Achtung, Spoiler-Alarm! Bis 2025, so plant es die Bundesregierung, soll ganz Deutschland mit einem Breitbandanschluss versorgt sein. Doch daraus wird bestimmt nichts. Ein Kommentar.

Von Björn Meyer
Glasfaserkabel sollen auch in Münster für schnelleres Internet sorgen.
Glasfaserkabel sollen auch in Münster für schnelleres Internet sorgen. Foto: Jan Woitas

Dass Breitband schon heute für Unternehmen ein Gewinn sein kann, und in Zukunft, ähnlich wie es mal bei ISDN oder DSL war, ein massentauglicher Standard werden wird, daran besteht grundsätzlich kaum ein Zweifel. Nur bis wann, das lässt sich schwer sagen. Genau genommen gibt es dafür nur einen Anhaltspunkt. Bis 2025 wird das republikweit nichts.

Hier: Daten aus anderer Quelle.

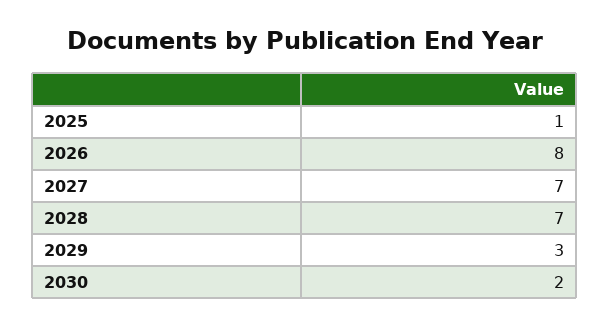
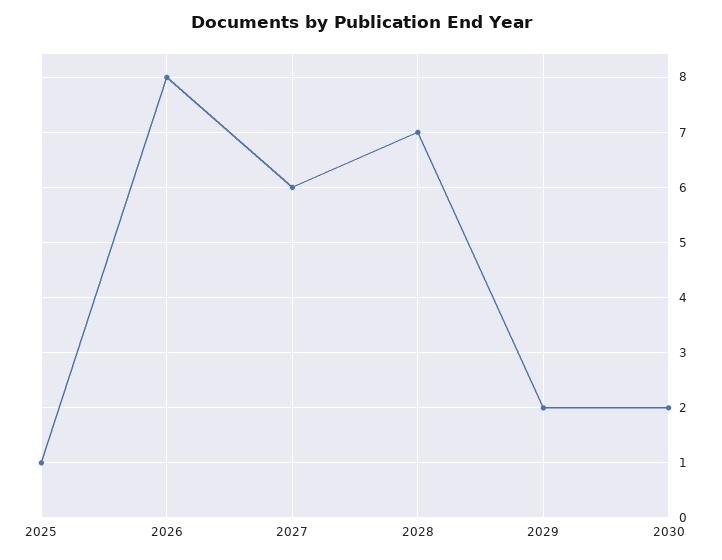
2027: 7 -> 6
2029: 3 -> 2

Eine Annahme, nicht obwohl, sondern eher schon weil die neue Bundesregierung dieses Ziel gerade formuliert hat.

In den vergangenen 25 Jahren nämlich hat noch keine Bundesregierung die Versprechen in diesem Bereich gehalten. Nicht unter Kohl, nicht unter Schröder, nicht unter Merkel. Beispiel gefällig? Die alte Bundesregierung, die ja zugleich auch die neue Bundesregierung ist, sprach nach der Bundestagswahl 2013 davon, allen Haushalten einen 50 Megabit-Zugang ermöglichen zu wollen – bis 2018. Wer auf seinen Kalender guckt, der merkt: „Huch, das ist ja jetzt.“ CSU-Politiker Alexander Dobrindt, damals Bundesminister für Verkehr und digitale Infrastruktur, sprach sogar noch 2017 davon, dass dieses Ziel erreicht werden würde – was natürlich völliger Unsinn war.

Dieses Mal will die Bundesregierung offenbar alles besser machen – und liebäugelt sogar mit einem rechtlichen Anspruch der Bürger auf einen Breitbandanschluss. Rechtlicher Anspruch? Ein Schelm, wer dabei an die „Erfolgsgeschichte“ Kita-Betreuung denkt.